Researchers from Virginia Tech synthesized porous carbon fibers with well-controlled mesopores and micropores
A team of researchers from Virginia Tech’s College of Science developed a process to synthesize porous carbon fibers with uniform size and spacing. The team designed, synthesized, and layer processed the polymers in the lab that were later developed into porous carbon fibers. The team used a multistep chemical process using two polymers of long, repeating chains of molecules, known as polyacrylonitrile (PAN) and poly(acrylonitrile-block-methyl methacrylate) (PMMA). PAN is used in the polymer chemistry field as a precursor compound to carbon fibers and PMMA is used as a place-holding material that is later removed to create the pores.
The team created new approach to bond PAN and PMMA to create a block copolymer. 50% of the compound polymer is PAN and the rest is PMMA and the bond is covalent. According to Guoliang ‘Greg’ Liu, an assistant professor in the Department of Chemistry, this is a leading example where block copolymers were used to make carbon fibers and block copolymer-based porous carbon fibers were used in energy storage. The team synthesized the block copolymer in the lab and the viscous solution later underwent three chemical processes to achieve porous carbon fibers.

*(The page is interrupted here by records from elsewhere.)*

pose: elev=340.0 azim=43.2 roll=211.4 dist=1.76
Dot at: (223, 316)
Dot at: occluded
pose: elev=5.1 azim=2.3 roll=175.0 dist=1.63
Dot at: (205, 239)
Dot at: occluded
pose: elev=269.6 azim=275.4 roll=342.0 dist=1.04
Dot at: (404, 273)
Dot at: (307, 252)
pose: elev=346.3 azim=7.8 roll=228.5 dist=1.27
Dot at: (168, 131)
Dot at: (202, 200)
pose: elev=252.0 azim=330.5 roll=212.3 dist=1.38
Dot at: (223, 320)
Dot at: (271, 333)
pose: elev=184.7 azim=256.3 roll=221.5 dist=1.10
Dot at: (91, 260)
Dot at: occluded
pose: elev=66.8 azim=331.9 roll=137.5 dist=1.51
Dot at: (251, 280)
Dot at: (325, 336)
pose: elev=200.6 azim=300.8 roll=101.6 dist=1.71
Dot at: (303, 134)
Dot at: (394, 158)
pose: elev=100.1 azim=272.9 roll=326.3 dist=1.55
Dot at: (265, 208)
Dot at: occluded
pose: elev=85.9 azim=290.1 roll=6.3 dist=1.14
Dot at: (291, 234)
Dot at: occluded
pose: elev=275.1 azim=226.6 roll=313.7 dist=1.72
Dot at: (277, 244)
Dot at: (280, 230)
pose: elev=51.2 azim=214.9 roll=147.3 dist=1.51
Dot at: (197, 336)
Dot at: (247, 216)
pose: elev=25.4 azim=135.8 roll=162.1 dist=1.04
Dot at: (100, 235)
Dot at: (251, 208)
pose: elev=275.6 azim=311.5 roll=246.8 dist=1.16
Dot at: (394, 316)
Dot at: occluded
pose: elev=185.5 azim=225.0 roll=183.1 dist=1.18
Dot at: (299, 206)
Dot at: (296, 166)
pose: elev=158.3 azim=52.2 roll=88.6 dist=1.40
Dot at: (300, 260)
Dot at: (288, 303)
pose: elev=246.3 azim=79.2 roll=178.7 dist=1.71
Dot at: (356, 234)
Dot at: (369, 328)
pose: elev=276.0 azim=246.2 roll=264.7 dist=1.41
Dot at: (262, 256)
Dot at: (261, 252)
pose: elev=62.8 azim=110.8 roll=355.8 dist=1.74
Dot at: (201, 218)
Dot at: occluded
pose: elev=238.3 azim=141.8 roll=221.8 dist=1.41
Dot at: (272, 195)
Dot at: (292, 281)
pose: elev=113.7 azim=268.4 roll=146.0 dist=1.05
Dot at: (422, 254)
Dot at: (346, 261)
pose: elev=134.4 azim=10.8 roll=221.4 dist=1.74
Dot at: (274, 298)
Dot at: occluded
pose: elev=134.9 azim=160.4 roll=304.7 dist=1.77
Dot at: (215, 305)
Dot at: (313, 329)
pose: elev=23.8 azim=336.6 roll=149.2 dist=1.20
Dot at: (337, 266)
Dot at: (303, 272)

The first process includes electrospinning—a method that relies on electric force to create fibrous strands and harden the solution into a paper-like material. In the second process, the team put the polymer through an oxidation heating process, in which the PAN and PMMA naturally separated and self-assembled into the strands of PAN. The domains of PMMA were also uniformly scattered in the process. The final step is known as pyrolysis, in which the team heated the polymer to an even higher temperature in order to solidified PAN into carbon. The process removed PMMA and offered interconnected mesopores and micropores throughout the fiber. The research was published in the journal Science Advances on February 1, 2019.